▶ [WORK ITEM]:
Here the answer must be the exact run of lines from the line holding "283 392 48.03" to the end of the material below, and nothing else.
━━━ STORED DATA
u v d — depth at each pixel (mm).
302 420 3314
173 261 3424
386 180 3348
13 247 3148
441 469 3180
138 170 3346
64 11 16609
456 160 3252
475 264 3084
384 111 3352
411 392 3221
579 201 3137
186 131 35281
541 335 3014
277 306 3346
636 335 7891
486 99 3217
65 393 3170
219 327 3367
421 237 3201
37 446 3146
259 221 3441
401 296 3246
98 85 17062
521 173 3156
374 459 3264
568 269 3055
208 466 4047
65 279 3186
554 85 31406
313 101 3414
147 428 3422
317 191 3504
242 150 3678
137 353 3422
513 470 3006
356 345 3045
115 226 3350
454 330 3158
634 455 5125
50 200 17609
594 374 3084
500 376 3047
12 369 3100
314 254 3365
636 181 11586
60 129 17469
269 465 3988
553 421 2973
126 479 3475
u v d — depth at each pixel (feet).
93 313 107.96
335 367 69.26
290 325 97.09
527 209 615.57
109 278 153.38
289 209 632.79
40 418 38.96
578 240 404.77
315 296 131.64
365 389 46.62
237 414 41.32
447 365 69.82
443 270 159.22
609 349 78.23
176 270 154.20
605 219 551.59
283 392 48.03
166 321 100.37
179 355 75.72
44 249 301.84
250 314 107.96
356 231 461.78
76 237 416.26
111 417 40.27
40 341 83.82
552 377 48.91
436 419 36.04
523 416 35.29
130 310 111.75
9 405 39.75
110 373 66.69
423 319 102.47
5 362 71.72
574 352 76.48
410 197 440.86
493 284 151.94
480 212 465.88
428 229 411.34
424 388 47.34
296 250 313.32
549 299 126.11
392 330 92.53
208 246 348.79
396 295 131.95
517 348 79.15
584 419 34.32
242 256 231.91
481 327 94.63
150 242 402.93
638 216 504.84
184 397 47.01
━━━━━━
▶ [ANSWER]:
283 392 48.03
166 321 100.37
179 355 75.72
44 249 301.84
250 314 107.96
356 231 461.78
76 237 416.26
111 417 40.27
40 341 83.82
552 377 48.91
436 419 36.04
523 416 35.29
130 310 111.75
9 405 39.75
110 373 66.69
423 319 102.47
5 362 71.72
574 352 76.48
410 197 440.86
493 284 151.94
480 212 465.88
428 229 411.34
424 388 47.34
296 250 313.32
549 299 126.11
392 330 92.53
208 246 348.79
396 295 131.95
517 348 79.15
584 419 34.32
242 256 231.91
481 327 94.63
150 242 402.93
638 216 504.84
184 397 47.01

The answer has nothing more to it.